SmolVLA-JetBot
A lightweight Vision-Language-Action (VLA) model fine-tuned for controlling JetBot, an NVIDIA Jetson Nano-based differential-drive robot. This model takes camera images and natural language instructions as input and outputs motor commands for robot navigation.
Model Description
SmolVLA-JetBot is designed to bring VLA capabilities to resource-constrained edge devices.
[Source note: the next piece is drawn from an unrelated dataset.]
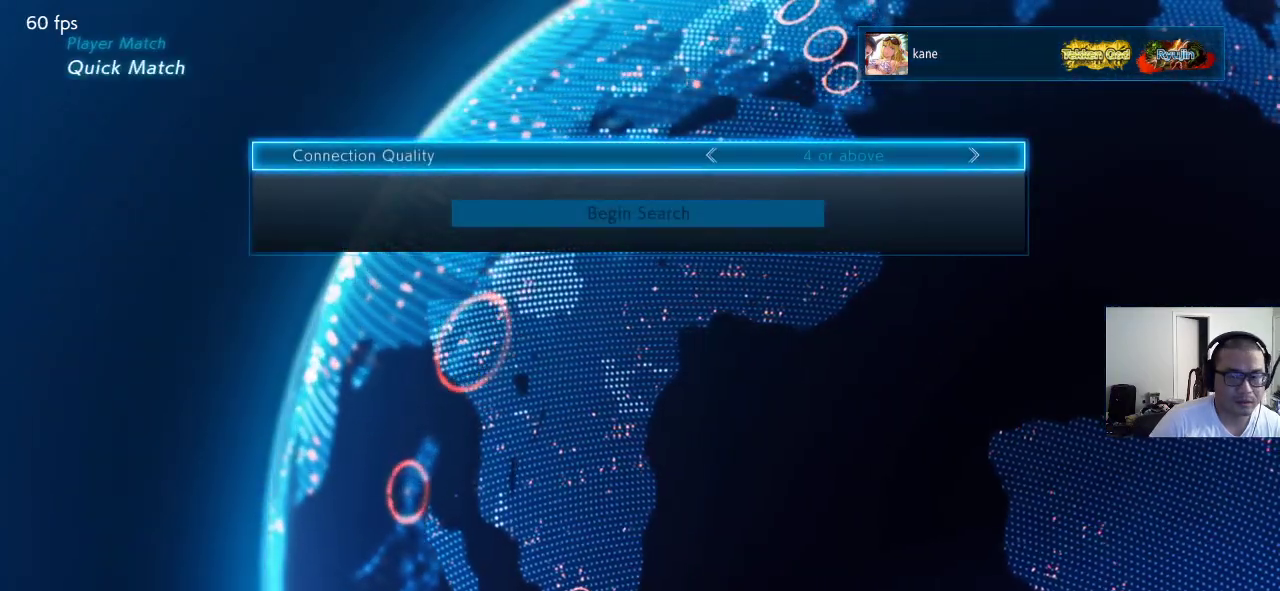
{"buttons": [], "left_stick": "center", "events": [[83, "left_stick", "down"], [183, "left_stick", "center"], [333, "CROSS", "down"], [417, "CROSS", "up"]]}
It uses a frozen SmolVLM-500M backbone with a custom trainable action head that maps vision-language representations to motor commands.
- Developed by: shraavb
- Model type: Vision-Language-Action (VLA)
- Language: English
- License: Apache 2.0
- Base Model: HuggingFaceTB/SmolVLM-500M-Instruct
- Training Data: 10,000+ samples from NVIDIA Isaac Sim with domain randomization
Architecture
Base Model: HuggingFaceTB/SmolVLM-500M-Instruct (Frozen)
├── Vision Encoder: SigLIP-400M
├── Language Model: SmolLM-360M
└── Hidden Size: 960
Action Head (Trainable, ~123K parameters):
├── Linear(960 → 128)
├── ReLU + Dropout(0.1)
├── Linear(128 → 2)
└── Tanh → outputs in [-1, 1]
Output: [left_motor_speed, right_motor_speed]
Total Parameters: ~500M (frozen backbone) + 123K (trainable action head)
Memory Footprint: ~1.5GB (vs ~15GB for full OpenVLA models)
Intended Use
Primary Use Cases
- Real-time VLA-guided navigation on JetBot and similar differential-drive robots
- Natural language control of mobile robots
- Research platform for embodied AI on edge devices
- Sim-to-real transfer experiments
Supported Instructions
The model responds to natural language navigation commands such as:
- "go forward" / "move forward"
- "turn left" / "go left"
- "turn right" / "go right" (see limitations)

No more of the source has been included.